• **Passage given**:
Insulating Rooms in Attic

tbanwart | Posted in General Questions on

We are building a home in SE Kansas (Zone 4A) with a bonus room over the garage and a little bit of bonus space of the adjacent part of the attic over the house. About 1/2 the house attic has no bonus space. I’ve been reading a lot of articles and comments on how to insulated cathedral ceilings, all about attic venting, etc and am still faced with a few questions. I would consider putting foam on top of all my roof sheathing but about 1/2 my roof is not over any bonus space and part of it is a large overhang in a vaulted living room that hangs over an outdoor deck which would be a waste of foam on top but would be needed since they share the same roofline. In the half of the house with no bonus room, my plan was to flash n cellulose fill the ceiling which would be separated by an insulated wall / air barrier in attic from the other half of the house which contains the bonus rooms. Because of numerous hips and details, I don’t think venting is a good option unless mushroom vents will work ok and there is open attic at the top portion of the attic.

• **Dataset records**:
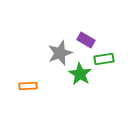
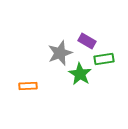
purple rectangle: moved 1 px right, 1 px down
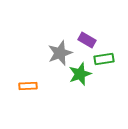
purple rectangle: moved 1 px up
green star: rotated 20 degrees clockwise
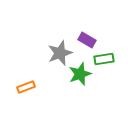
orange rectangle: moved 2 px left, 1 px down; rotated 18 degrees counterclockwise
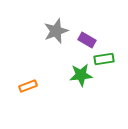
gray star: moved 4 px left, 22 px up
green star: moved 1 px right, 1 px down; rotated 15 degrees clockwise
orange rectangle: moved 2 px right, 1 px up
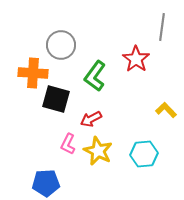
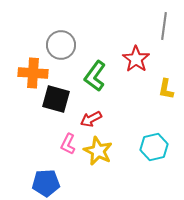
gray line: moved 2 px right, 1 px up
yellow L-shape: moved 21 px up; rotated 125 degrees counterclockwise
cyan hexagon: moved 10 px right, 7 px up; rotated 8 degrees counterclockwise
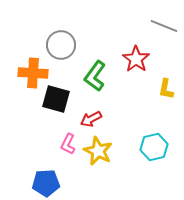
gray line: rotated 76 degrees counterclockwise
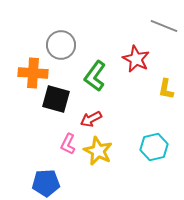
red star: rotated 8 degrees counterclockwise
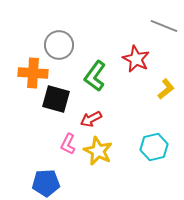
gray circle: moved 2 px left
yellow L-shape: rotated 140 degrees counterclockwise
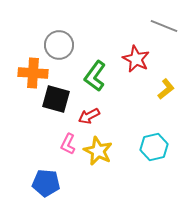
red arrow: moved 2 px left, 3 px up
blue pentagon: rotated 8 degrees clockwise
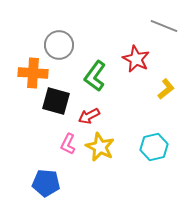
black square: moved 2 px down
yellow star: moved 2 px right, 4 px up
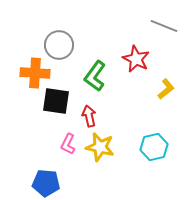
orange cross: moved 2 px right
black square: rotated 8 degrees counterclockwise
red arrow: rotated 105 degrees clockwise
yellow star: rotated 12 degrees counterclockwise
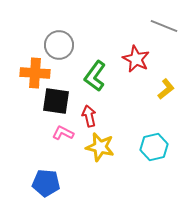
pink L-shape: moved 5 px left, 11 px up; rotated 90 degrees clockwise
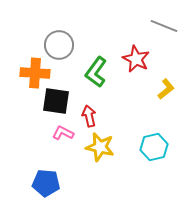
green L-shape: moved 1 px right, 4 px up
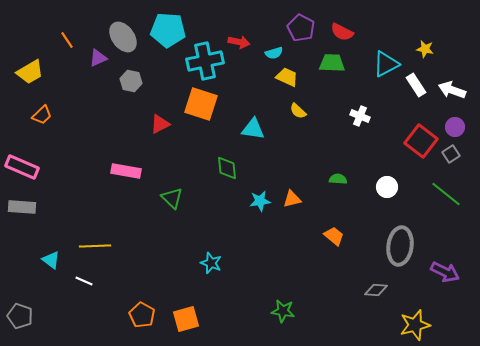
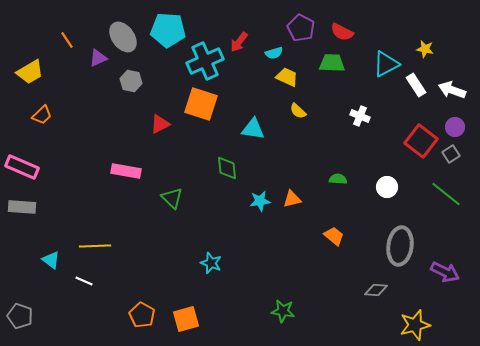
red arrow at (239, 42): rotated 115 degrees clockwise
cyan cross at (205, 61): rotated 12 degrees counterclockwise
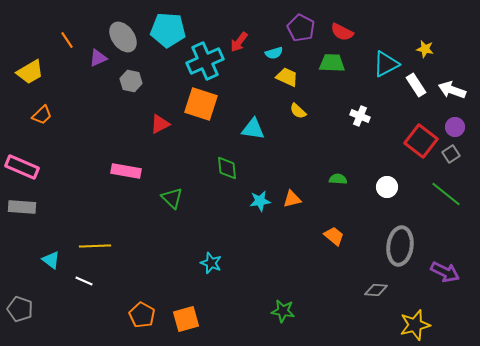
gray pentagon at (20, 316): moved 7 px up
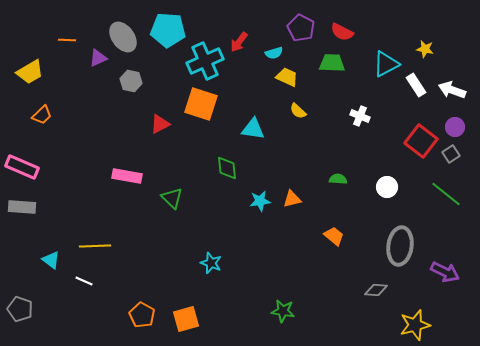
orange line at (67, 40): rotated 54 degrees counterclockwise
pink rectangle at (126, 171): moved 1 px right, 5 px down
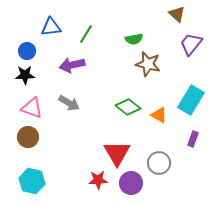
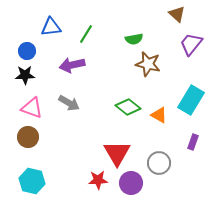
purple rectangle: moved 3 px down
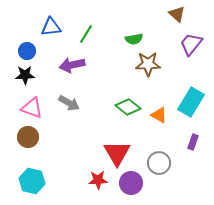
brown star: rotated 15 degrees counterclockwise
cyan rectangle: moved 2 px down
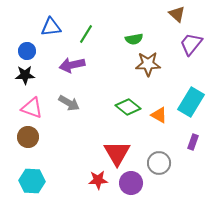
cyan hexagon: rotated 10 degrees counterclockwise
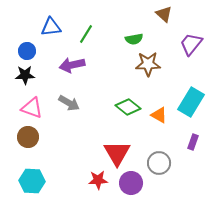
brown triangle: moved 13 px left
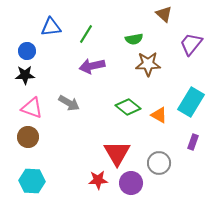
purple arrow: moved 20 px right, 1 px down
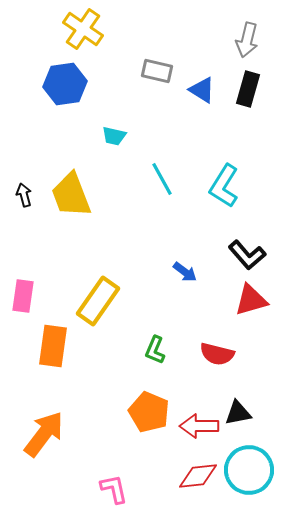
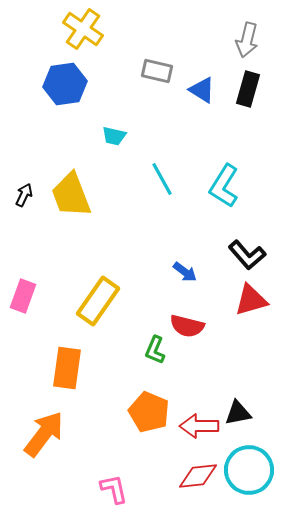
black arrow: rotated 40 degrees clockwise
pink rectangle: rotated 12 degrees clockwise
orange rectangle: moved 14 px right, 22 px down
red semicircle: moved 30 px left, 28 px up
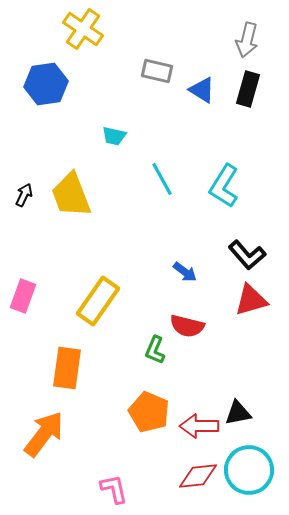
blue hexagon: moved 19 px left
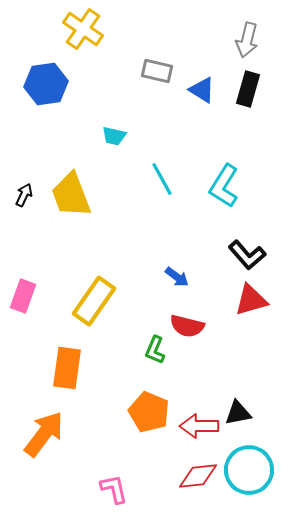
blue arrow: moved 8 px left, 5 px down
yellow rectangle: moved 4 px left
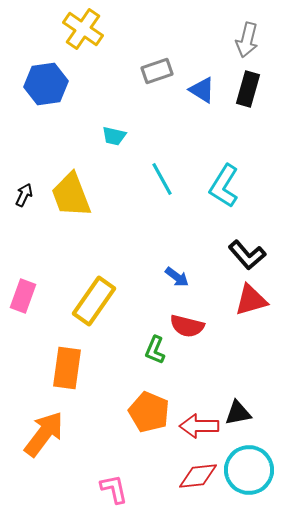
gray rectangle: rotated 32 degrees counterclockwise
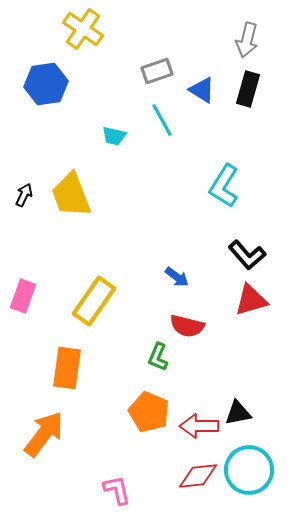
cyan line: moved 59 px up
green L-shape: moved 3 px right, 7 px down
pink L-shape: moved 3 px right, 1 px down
...
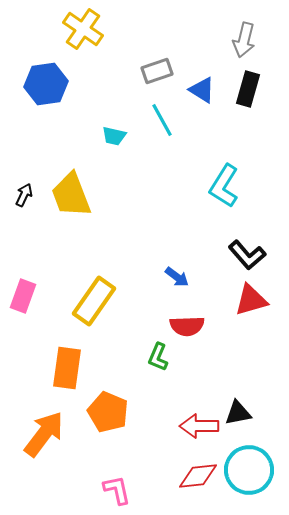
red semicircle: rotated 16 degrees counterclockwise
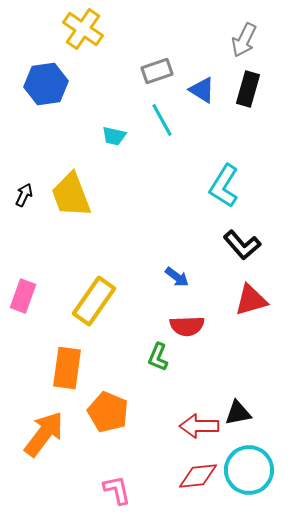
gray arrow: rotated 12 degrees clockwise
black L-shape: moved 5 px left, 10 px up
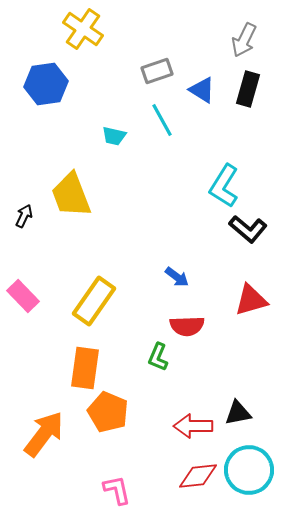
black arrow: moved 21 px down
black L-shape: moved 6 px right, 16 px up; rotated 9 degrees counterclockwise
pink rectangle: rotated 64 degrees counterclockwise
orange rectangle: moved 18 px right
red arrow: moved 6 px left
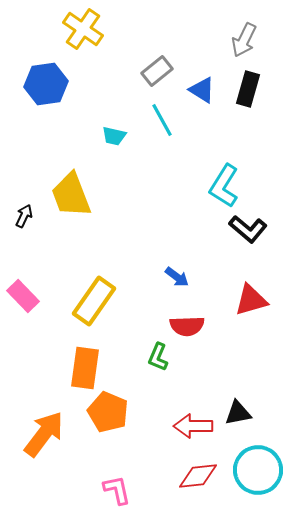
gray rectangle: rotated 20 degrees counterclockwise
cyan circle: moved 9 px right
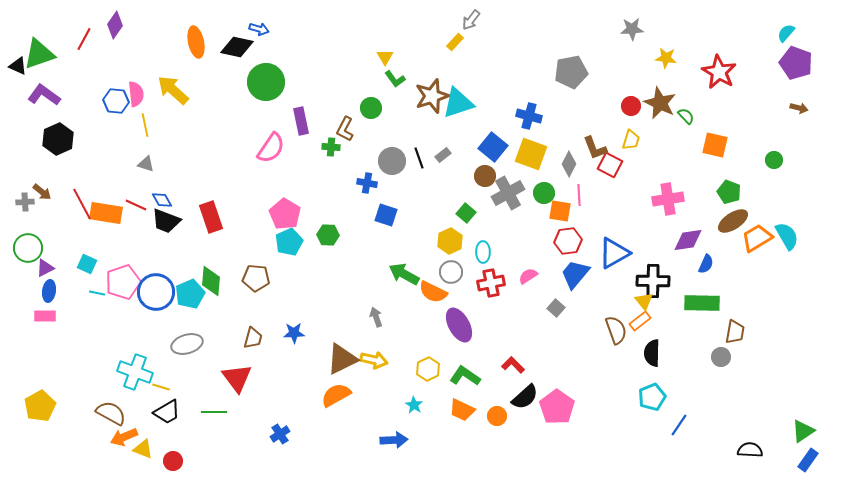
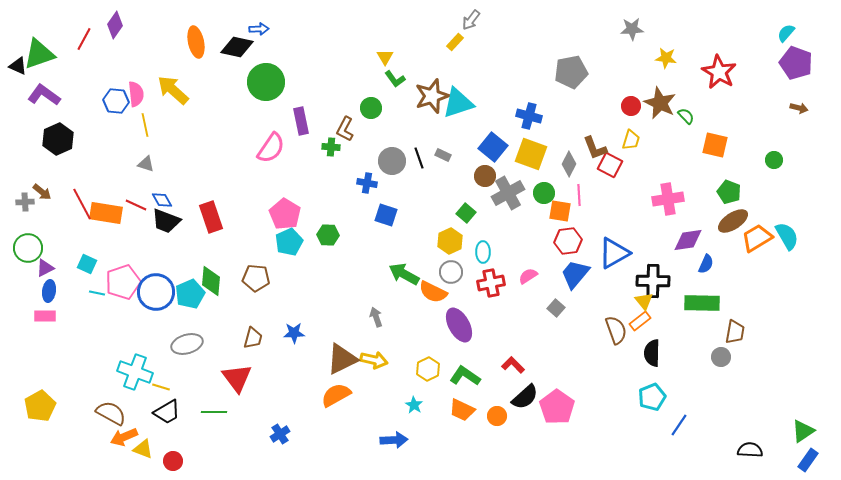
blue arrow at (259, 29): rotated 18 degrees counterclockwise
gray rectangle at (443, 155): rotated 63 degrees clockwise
---
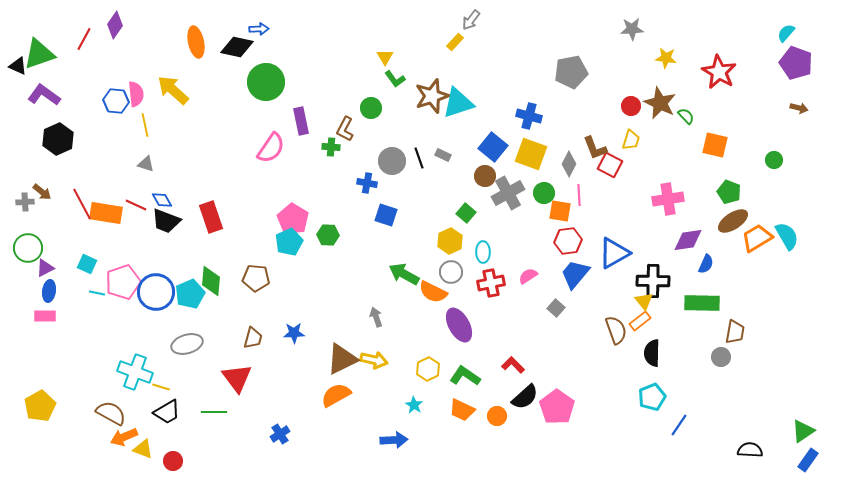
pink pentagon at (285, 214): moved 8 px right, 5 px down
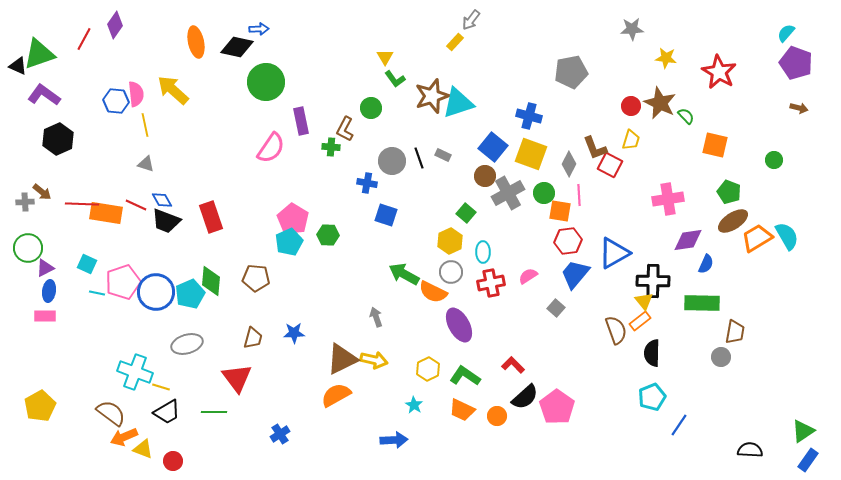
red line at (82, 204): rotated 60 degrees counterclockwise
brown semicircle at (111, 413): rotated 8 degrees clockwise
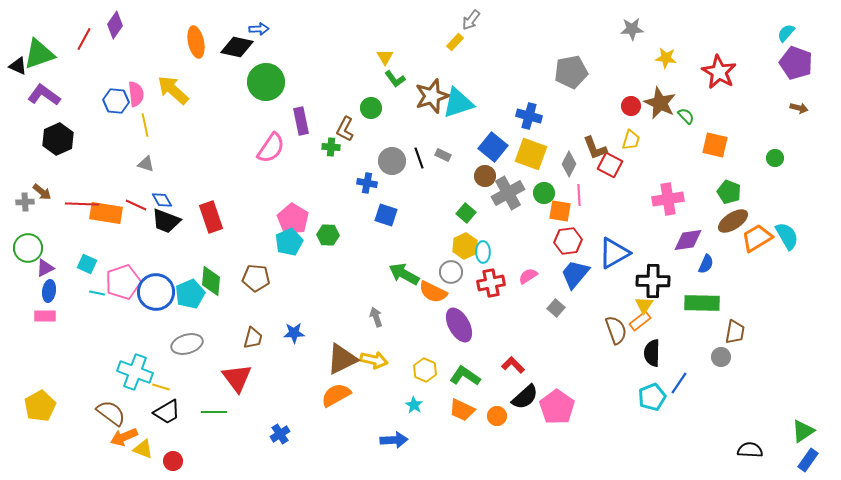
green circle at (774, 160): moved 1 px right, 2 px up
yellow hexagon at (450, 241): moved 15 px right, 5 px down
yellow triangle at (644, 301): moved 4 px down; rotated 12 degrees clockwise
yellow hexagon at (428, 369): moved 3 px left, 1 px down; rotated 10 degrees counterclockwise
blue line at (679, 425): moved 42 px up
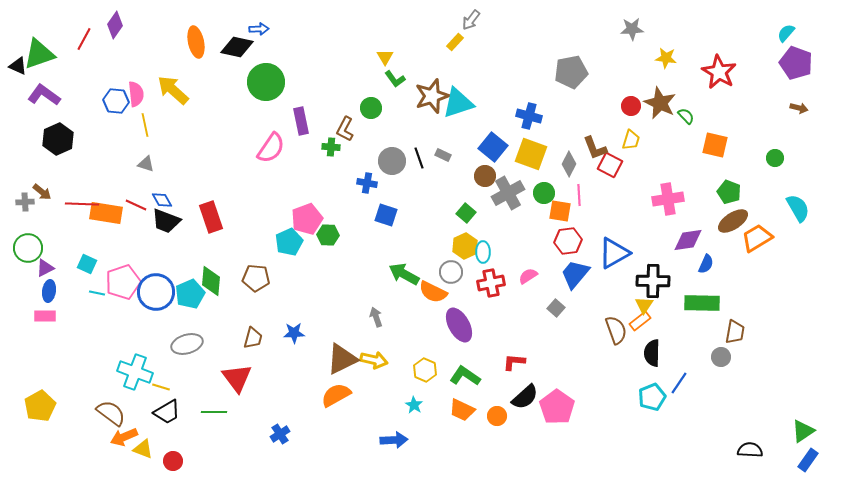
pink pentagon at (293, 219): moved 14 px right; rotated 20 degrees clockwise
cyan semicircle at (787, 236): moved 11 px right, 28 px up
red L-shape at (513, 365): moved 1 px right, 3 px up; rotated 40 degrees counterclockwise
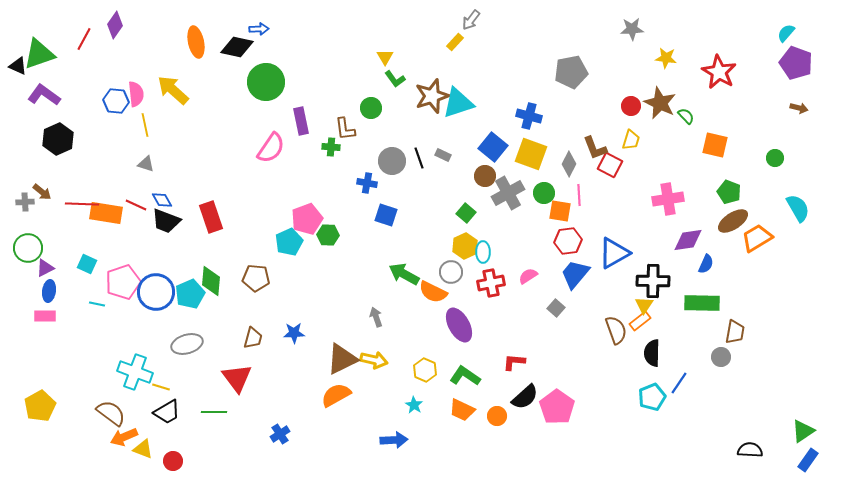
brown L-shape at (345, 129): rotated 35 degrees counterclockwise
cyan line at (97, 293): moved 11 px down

• **Task A**:
Condense the paragraph of the attic insulation post that begins "We are building a home in SE Kansas" into a short bulleted list of its main facts.
• **Task B**:
Continue the attic insulation post from its last sentence, in the same voice.
The lines after the attic insulation post are not needed for anything here.

• **Expected answer A**:
- The home is being built in SE Kansas (Zone 4A), with a bonus room over the garage and a little bonus space in the adjacent attic over the house.
- About half of the house attic has no bonus space.
- After reading about insulating cathedral ceilings and attic venting, the writer still has questions.
- Foam on top of all the roof sheathing is an option, but about half the roof is not over bonus space. Part of it is a large overhang above an outdoor deck, off a vaulted living room. Foam there would be wasted but needed, because it shares the same roofline.
- The plan for the half without a bonus room is to flash-and-fill the ceiling with cellulose. An insulated wall and air barrier in the attic would separate it from the half with the bonus rooms.
- Because of numerous hips and details, venting seems a poor option unless mushroom vents work and the top of the attic is left open.

• **Expected answer B**:
Therefore, here are my questions and I refer to page:

1) Can I do unvented rafter bays by flashing with 1″ or more of closed cell foam, then packed cellulose (or other type), then 2″ of rigid foam under the rafters to stop thermal bridging?  This would be variation of assembly #5 in the link above.  Is this permissible or would this cause any moisture issues. I’ve looked and saw something like this reference in this article, but wanted to confirm.

2) Alternatively, could I use open cell foam to fill the bays and still rigid foam over these with 2″ foam, and if so, what type? We are out of city so codes are not enforced but I believe code calls for R49 ceiling so depending on my rafter bay depth, we may have to do something different or settle for less in this area.

3) In bonus truss, Is it permissible to go unvented from soffit area with the above mentioned insulation method, then insulate the top cord (ceiling) of the bonus room the same way? (see attached drawing)  In this case, would I need a ridge vent at the peak over this area?   The roof is hip style so I’m guessing I’ll probably need to add in some mushroom vents in the open attic above the conditioned room in the attic. 

4)  The decision is not yet made to use roof trusses or cut rafters / I -joist on site.  If using rafters, it seems fairly easy to apply 2″ rigid foam across the bottom of the rafters and then fill with blown cellulose.  However, if using trusses, how would one accomplish something similar as the you can’t just fix rigid insulation along the bottom of the joist bay as easily because of the truss design.  The foam can’t lay flat w/o cutting it and piecing wherever a wood strut is tying the top/bottom cord of truss.  I guess I’m not sure of a good way to insulate between trusses and getting it sealed up fairly well.  Any suggestions here would be appreciated.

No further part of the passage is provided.